**TASK DETAILS**
Reproduce word for word the part of the "25 Year Audit" post that runs from "So every 5 years" up to and including "for my church.".

**SELECTED EXCERPT**
Thursday, September 16, 2010

25 Year Audit

I turn 25 today! Wow... The folks weren't kidding when they said that time starts to pass by quicker as you get older. I do not feel as old as I am. This morning when I woke up, Tenille asked me if I felt 25. I replied, "Nope, I feel 21!" And maybe even younger than that. Not because of some delusional sense of invincibility, and not because I feel I am immature. I simply feel younger because time has simply been going by so fast.

So... 25 years... halfway to 50. A quarter of a century. Blah blah blah, yeah I get it, I'm getting older.

So every 5 years or so I tend to do an audit of my life. At 15, I looked at me and wrote a letter to myself as part of a high school assignment, basically writing to my 25-year-old self in the future. I mainly wrote of my personal goals that I expected my 10-year-older self to accomplish by that (or This, I guess) time. A few of the main things I recall that I expected were the following:

  • Serve a full time mission for my church.

**SUPPLIED MATERIAL**
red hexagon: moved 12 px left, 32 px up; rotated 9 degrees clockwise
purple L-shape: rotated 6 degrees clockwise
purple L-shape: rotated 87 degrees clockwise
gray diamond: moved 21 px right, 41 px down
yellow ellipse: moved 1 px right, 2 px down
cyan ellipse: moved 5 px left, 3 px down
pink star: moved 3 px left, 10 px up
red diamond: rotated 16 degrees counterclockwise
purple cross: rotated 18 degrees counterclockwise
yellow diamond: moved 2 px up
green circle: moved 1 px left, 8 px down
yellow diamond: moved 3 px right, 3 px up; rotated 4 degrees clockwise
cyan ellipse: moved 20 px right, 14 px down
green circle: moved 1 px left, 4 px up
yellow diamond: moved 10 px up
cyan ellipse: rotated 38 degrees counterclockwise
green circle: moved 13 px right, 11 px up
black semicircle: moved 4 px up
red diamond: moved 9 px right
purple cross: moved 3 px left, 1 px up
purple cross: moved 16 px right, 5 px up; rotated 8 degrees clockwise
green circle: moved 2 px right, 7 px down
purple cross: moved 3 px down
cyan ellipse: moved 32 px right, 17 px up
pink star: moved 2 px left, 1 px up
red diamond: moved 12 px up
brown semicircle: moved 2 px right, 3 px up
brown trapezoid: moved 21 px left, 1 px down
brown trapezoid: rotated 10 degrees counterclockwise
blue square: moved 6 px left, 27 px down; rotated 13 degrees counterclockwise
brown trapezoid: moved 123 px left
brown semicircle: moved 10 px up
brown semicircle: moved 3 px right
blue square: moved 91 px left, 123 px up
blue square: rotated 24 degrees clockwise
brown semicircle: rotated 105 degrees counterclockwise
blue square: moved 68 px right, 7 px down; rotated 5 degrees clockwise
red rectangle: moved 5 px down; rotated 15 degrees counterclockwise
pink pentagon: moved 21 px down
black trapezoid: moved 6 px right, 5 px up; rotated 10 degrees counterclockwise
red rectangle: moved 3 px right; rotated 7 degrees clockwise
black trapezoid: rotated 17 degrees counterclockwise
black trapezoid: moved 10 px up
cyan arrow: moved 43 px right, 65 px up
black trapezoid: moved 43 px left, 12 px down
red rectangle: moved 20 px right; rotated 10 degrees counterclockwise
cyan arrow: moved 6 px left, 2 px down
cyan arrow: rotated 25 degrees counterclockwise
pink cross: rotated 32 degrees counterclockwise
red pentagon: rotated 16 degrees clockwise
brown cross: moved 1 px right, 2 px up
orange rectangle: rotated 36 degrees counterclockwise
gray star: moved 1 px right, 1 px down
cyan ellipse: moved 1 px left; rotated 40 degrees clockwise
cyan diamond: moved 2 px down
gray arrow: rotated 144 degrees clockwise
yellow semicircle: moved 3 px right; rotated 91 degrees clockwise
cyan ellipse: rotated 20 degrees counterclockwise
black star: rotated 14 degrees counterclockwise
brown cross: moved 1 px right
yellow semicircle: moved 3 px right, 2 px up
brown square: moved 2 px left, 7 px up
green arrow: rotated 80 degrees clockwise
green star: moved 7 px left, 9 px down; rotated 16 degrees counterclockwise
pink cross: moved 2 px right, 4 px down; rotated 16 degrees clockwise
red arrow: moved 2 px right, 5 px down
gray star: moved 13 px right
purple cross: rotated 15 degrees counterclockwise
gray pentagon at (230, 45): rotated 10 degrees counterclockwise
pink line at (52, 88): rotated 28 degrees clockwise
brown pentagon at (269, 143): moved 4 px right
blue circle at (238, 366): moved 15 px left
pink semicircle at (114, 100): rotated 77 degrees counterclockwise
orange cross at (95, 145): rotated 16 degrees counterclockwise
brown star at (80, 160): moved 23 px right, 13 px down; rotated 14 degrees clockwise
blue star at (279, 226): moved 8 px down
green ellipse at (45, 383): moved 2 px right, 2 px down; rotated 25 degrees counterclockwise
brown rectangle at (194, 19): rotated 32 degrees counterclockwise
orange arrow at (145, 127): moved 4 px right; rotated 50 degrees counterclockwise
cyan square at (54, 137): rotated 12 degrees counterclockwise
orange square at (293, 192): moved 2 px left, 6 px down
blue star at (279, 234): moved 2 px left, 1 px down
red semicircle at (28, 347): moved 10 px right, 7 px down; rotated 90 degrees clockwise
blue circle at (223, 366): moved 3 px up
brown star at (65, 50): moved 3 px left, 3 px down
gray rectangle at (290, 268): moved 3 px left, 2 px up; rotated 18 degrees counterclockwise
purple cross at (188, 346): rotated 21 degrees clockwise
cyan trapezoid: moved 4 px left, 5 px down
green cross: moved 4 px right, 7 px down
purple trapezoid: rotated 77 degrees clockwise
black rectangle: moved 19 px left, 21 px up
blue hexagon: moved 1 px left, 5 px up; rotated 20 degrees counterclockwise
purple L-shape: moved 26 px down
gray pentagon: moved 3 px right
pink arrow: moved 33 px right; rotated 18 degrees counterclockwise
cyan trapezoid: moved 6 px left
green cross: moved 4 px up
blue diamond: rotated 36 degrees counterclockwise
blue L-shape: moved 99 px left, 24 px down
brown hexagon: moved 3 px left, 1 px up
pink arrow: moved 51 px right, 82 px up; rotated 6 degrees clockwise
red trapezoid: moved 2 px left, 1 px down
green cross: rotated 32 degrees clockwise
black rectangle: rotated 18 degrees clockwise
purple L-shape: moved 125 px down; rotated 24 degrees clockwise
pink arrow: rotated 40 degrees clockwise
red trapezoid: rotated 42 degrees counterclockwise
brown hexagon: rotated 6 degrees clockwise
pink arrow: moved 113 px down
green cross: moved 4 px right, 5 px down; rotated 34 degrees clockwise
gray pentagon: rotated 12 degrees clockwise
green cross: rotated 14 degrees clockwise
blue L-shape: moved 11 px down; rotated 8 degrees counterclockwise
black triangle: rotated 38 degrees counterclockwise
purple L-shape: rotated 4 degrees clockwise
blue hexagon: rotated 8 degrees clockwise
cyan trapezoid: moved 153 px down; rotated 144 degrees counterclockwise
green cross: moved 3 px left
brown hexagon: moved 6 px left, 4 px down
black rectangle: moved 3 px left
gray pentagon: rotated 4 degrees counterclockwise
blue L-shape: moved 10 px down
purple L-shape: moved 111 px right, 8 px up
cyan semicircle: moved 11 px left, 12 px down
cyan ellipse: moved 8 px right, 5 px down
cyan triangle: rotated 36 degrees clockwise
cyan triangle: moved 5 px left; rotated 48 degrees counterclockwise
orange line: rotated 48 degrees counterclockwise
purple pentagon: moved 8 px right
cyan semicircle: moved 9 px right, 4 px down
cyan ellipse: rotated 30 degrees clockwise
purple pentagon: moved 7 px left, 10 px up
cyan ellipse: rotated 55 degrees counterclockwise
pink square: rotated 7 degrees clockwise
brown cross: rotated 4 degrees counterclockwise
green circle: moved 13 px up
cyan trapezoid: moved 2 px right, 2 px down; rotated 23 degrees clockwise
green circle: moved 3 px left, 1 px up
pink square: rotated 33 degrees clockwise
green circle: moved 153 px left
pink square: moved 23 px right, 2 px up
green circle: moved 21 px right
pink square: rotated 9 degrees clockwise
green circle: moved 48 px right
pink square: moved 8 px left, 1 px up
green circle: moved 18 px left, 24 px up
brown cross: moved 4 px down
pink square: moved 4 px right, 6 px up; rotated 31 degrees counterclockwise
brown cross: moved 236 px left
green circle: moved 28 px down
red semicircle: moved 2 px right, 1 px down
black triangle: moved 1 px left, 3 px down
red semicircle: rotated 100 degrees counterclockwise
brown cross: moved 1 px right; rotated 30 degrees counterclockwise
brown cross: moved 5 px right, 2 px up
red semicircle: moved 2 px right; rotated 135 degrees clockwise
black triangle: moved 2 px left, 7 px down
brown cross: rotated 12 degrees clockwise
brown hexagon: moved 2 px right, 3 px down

**SOLUTION TO THE EXERCISE**
So every 5 years or so I tend to do an audit of my life. At 15, I looked at me and wrote a letter to myself as part of a high school assignment, basically writing to my 25-year-old self in the future. I mainly wrote of my personal goals that I expected my 10-year-older self to accomplish by that (or This, I guess) time. A few of the main things I recall that I expected were the following:

  • Serve a full time mission for my church.